Caso Signal, e se l’uso dell’app da parte dei vertici del governo Usa non fosse un errore?

Il caso della chat su Signal che ha permesso al direttore dell’Atlantic Jeffrey Goldberg di avere informazioni sull’attacco in Yemen delle forze armate statunitensi sta sollevando una bufera che scuote i vertici della Casa Bianca. Se l’inserimento del giornalista nel gruppo che vedeva tra i partecipanti anche il Consigliere per la sicurezza nazionale, il Vicepresidente Usa e membri della CIA può essere considerato un errore madornale, le critiche di media e osservatori si stanno concentrando anche sull’opportunità di utilizzare un software commerciale per scambiare informazioni sensibili.

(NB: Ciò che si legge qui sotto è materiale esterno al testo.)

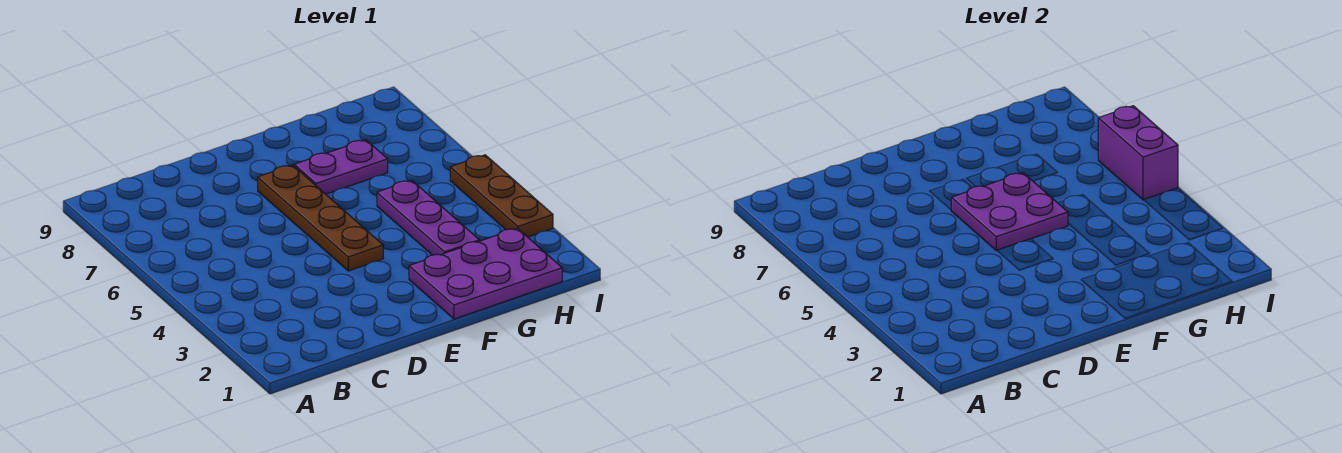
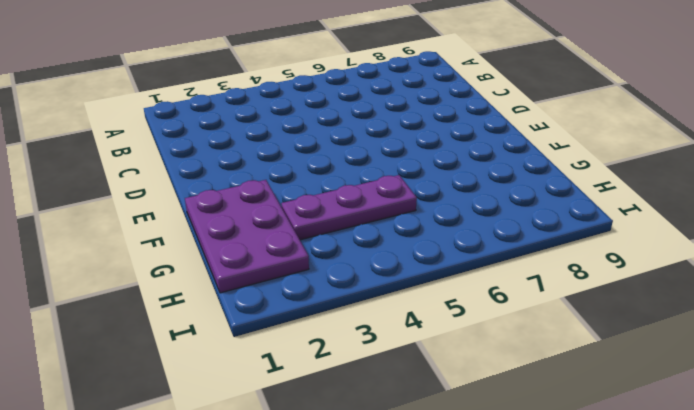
none -> brown plate E4:E7 level 1
none -> purple plate F7:G7 level 1

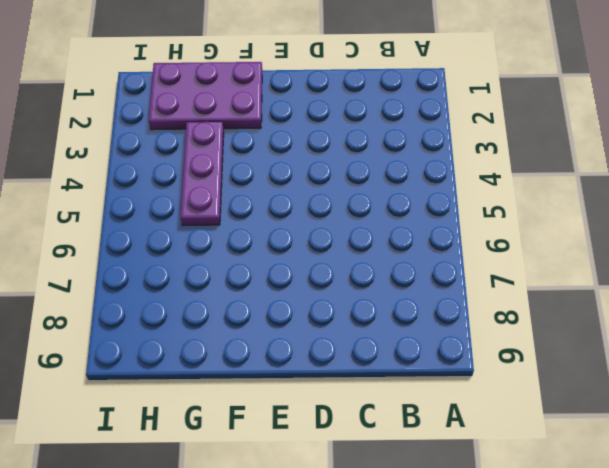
none -> brown plate E4:E7 level 1
none -> purple plate F7:G7 level 1

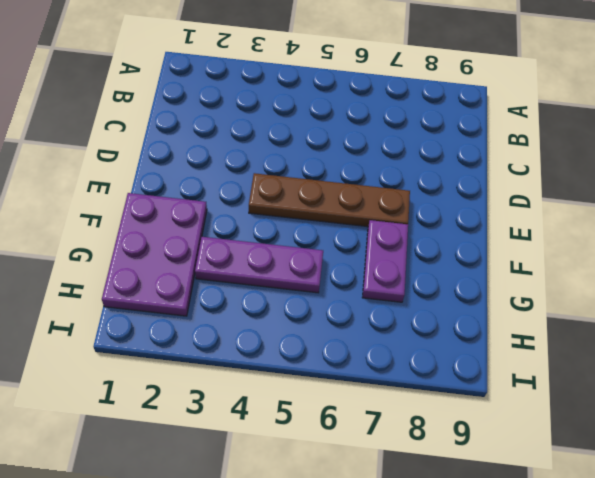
none -> brown plate I3:I5 level 1
none -> purple plate E5:F6 level 2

Più che di semplice superficialità, però, in questo caso potrebbe trattarsi di una precisa strategia dettata dal timore che i tradizionali sistemi di “comunicazione sicura” non fossero poi così sicuri. Certo, siamo nel campo delle speculazioni. A ben guardare, però, gli indizi per giustificare una simile scelta sono piuttosto numerosi.

L’ombra di Pechino sulle telecomunicazioni Usa

Negli ultimi mesi, negli Stati Uniti, la sicurezza delle comunicazioni è diventato un tema delicatissimo. Più precisamente, a partire dall’ottobre del 2024, l’intera nazione convive con il dubbio di essere soggetta a un sistema di sorveglianza di massa controllato dalla Cina. È in quel momento, infatti, che le autorità statunitensi hanno annunciato di aver individuato un attacco hacker che avrebbe consentito al gruppo Salt Typhoon di infiltrare i sistemi informatici di nove società di telecomunicazioni tra cui Verizon, AT&T, T-Mobile e Lumen. Il gruppo hacker, considerato una diretta emanazione del governo di Pechino, aveva da tempo imprecisato accesso a tutti i sistemi di telefonia mobile.

Nella pratica, Salt Typhoon aveva la possibilità di leggere qualsiasi sms (non criptato) e registrare le informazioni relative a qualsiasi chiamata sul territorio statunitense. Come se non bastasse, l’infiltrazione nelle telco made in Usa avevano permesso agli hacker cinesi di accedere anche ai sistemi di intercettazione utilizzati da FBI, forze di polizia e agenzie federali. Negli Stati Uniti, infatti, questi sistemi sono gestiti (sic!) direttamente dalle società di telecomunicazioni.

Stando a quanto emerso in seguito, i cyber-spioni di Pechino avrebbero anche provato a sfruttare i sistemi per intercettare i telefoni di Kamala Harris, J.D. Vance e dello stesso Donald Trump durante la campagna elettorale per le presidenziali. Il problema è che il caso non è stato definitivamente considerato come “risolto”. Perché una cosa è accorgersi della presenza di un hacker nei sistemi, un’altra è avere la certezza di aver eleminato ogni backdoor dalle reti di telecomunicazioni.